* [What is required]: Keep to one stretch of the data below, the lines from the one with "production or references." up to and including the one with "Each of those", and return that stretch exactly.
______
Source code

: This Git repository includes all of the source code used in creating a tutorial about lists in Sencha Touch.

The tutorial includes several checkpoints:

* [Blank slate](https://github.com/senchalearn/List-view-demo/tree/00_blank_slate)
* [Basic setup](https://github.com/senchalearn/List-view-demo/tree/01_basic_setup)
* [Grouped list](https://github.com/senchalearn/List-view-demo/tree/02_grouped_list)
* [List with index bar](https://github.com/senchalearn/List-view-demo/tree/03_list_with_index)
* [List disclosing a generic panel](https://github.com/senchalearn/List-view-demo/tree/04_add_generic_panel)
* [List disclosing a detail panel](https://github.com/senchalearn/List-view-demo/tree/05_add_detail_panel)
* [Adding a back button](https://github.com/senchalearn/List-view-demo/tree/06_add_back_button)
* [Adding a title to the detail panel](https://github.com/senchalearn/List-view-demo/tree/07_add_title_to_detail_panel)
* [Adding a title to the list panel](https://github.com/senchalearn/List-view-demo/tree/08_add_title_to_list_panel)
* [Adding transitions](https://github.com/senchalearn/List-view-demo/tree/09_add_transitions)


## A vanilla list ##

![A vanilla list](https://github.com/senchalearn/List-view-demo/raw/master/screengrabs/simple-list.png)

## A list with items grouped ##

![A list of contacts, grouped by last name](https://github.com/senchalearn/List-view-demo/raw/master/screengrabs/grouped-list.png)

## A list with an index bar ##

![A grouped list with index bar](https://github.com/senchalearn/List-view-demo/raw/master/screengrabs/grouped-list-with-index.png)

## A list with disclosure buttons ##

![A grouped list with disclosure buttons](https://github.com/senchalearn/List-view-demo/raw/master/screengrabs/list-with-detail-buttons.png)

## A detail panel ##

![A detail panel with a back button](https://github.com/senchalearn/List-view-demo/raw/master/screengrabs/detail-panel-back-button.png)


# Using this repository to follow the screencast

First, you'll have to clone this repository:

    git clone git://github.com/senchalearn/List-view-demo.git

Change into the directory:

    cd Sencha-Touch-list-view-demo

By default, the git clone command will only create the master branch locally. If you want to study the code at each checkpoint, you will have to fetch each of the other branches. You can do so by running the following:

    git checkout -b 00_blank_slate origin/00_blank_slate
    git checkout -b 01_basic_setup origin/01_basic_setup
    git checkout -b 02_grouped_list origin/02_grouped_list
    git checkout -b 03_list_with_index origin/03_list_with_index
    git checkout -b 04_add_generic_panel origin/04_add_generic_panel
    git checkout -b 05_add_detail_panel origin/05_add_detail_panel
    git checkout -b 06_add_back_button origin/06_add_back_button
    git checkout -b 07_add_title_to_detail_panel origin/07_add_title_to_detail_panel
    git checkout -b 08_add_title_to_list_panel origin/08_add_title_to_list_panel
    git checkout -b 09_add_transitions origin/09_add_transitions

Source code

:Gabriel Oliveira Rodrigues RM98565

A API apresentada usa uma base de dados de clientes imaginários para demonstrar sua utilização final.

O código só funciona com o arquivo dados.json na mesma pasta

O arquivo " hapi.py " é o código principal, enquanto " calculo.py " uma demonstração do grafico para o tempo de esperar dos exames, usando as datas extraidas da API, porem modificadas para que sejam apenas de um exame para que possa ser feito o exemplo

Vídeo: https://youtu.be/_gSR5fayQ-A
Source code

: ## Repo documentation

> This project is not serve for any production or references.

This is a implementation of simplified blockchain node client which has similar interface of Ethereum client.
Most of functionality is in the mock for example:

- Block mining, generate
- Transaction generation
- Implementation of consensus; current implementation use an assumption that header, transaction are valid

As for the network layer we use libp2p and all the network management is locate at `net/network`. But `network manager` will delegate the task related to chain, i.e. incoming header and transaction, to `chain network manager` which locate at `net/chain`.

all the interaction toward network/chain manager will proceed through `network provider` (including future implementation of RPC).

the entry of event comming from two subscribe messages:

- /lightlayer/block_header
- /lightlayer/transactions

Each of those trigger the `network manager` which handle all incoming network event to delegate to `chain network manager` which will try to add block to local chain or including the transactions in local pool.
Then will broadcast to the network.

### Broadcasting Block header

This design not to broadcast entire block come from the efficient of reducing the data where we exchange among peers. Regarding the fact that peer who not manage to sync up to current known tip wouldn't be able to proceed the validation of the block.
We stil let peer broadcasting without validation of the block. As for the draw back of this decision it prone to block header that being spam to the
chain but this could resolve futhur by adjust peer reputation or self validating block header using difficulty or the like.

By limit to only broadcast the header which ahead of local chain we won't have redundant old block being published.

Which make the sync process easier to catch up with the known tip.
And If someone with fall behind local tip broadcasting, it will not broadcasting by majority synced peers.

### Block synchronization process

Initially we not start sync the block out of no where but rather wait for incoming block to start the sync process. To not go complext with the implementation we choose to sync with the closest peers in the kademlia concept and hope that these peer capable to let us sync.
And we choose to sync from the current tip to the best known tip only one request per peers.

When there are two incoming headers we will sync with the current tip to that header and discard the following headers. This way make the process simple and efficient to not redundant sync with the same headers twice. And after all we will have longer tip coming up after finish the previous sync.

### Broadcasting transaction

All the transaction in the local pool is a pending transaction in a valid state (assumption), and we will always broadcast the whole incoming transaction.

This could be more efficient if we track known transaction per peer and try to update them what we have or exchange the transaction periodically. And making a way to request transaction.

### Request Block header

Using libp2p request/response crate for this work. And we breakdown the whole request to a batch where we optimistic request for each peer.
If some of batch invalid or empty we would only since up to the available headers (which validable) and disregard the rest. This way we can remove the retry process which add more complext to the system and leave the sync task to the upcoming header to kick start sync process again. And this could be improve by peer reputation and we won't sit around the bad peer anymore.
______
* [Exercise output]:
> This project is not serve for any production or references.

This is a implementation of simplified blockchain node client which has similar interface of Ethereum client.
Most of functionality is in the mock for example:

- Block mining, generate
- Transaction generation
- Implementation of consensus; current implementation use an assumption that header, transaction are valid

As for the network layer we use libp2p and all the network management is locate at `net/network`. But `network manager` will delegate the task related to chain, i.e. incoming header and transaction, to `chain network manager` which locate at `net/chain`.

all the interaction toward network/chain manager will proceed through `network provider` (including future implementation of RPC).

the entry of event comming from two subscribe messages:

- /lightlayer/block_header
- /lightlayer/transactions

Each of those trigger the `network manager` which handle all incoming network event to delegate to `chain network manager` which will try to add block to local chain or including the transactions in local pool.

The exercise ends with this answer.